* _Challenge_
Return every one of the following rows word for word, with no character changed, added, or left out.

* _Dataset records_

* BEGIN *

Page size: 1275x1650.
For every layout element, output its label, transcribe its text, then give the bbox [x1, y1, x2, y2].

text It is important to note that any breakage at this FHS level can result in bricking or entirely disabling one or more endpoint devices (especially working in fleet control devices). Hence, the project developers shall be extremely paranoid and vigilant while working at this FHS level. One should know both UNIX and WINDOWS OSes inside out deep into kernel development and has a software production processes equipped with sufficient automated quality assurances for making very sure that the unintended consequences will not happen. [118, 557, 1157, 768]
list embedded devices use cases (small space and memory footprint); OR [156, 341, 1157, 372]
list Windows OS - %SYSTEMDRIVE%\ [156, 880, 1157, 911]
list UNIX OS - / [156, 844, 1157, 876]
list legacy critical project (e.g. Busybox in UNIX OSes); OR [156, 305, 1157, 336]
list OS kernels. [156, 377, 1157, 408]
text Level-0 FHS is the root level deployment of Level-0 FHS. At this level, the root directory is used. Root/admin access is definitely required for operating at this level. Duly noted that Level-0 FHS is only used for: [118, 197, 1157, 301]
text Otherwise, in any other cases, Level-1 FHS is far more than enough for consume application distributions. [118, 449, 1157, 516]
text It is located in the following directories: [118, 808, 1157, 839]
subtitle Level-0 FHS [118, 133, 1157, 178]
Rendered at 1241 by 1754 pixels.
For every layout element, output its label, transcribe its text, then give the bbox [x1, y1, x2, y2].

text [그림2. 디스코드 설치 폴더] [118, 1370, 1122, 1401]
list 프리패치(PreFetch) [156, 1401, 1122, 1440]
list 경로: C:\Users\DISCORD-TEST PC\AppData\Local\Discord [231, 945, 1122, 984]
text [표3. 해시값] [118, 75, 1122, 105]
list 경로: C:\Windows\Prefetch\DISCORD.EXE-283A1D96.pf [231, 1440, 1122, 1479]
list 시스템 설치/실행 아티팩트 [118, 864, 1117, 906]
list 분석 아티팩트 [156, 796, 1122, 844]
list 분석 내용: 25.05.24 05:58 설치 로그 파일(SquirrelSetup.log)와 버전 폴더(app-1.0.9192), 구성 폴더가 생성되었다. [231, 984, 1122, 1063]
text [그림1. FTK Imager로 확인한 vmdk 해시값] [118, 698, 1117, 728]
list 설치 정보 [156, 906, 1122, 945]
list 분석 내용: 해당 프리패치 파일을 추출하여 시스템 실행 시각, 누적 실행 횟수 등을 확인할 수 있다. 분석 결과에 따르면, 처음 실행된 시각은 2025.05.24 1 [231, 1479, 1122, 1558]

* END *

* _Written reply_
Page size: 1275x1650.
For every layout element, output its label, transcribe its text, then give the bbox [x1, y1, x2, y2].

text It is important to note that any breakage at this FHS level can result in bricking or entirely disabling one or more endpoint devices (especially working in fleet control devices). Hence, the project developers shall be extremely paranoid and vigilant while working at this FHS level. One should know both UNIX and WINDOWS OSes inside out deep into kernel development and has a software production processes equipped with sufficient automated quality assurances for making very sure that the unintended consequences will not happen. [118, 557, 1157, 768]
list embedded devices use cases (small space and memory footprint); OR [156, 341, 1157, 372]
list Windows OS - %SYSTEMDRIVE%\ [156, 880, 1157, 911]
list UNIX OS - / [156, 844, 1157, 876]
list legacy critical project (e.g. Busybox in UNIX OSes); OR [156, 305, 1157, 336]
list OS kernels. [156, 377, 1157, 408]
text Level-0 FHS is the root level deployment of Level-0 FHS. At this level, the root directory is used. Root/admin access is definitely required for operating at this level. Duly noted that Level-0 FHS is only used for: [118, 197, 1157, 301]
text Otherwise, in any other cases, Level-1 FHS is far more than enough for consume application distributions. [118, 449, 1157, 516]
text It is located in the following directories: [118, 808, 1157, 839]
subtitle Level-0 FHS [118, 133, 1157, 178]
Rendered at 1241 by 1754 pixels.
For every layout element, output its label, transcribe its text, then give the bbox [x1, y1, x2, y2].

text [그림2. 디스코드 설치 폴더] [118, 1370, 1122, 1401]
list 프리패치(PreFetch) [156, 1401, 1122, 1440]
list 경로: C:\Users\DISCORD-TEST PC\AppData\Local\Discord [231, 945, 1122, 984]
text [표3. 해시값] [118, 75, 1122, 105]
list 경로: C:\Windows\Prefetch\DISCORD.EXE-283A1D96.pf [231, 1440, 1122, 1479]
list 시스템 설치/실행 아티팩트 [118, 864, 1117, 906]
list 분석 아티팩트 [156, 796, 1122, 844]
list 분석 내용: 25.05.24 05:58 설치 로그 파일(SquirrelSetup.log)와 버전 폴더(app-1.0.9192), 구성 폴더가 생성되었다. [231, 984, 1122, 1063]
text [그림1. FTK Imager로 확인한 vmdk 해시값] [118, 698, 1117, 728]
list 설치 정보 [156, 906, 1122, 945]
list 분석 내용: 해당 프리패치 파일을 추출하여 시스템 실행 시각, 누적 실행 횟수 등을 확인할 수 있다. 분석 결과에 따르면, 처음 실행된 시각은 2025.05.24 1 [231, 1479, 1122, 1558]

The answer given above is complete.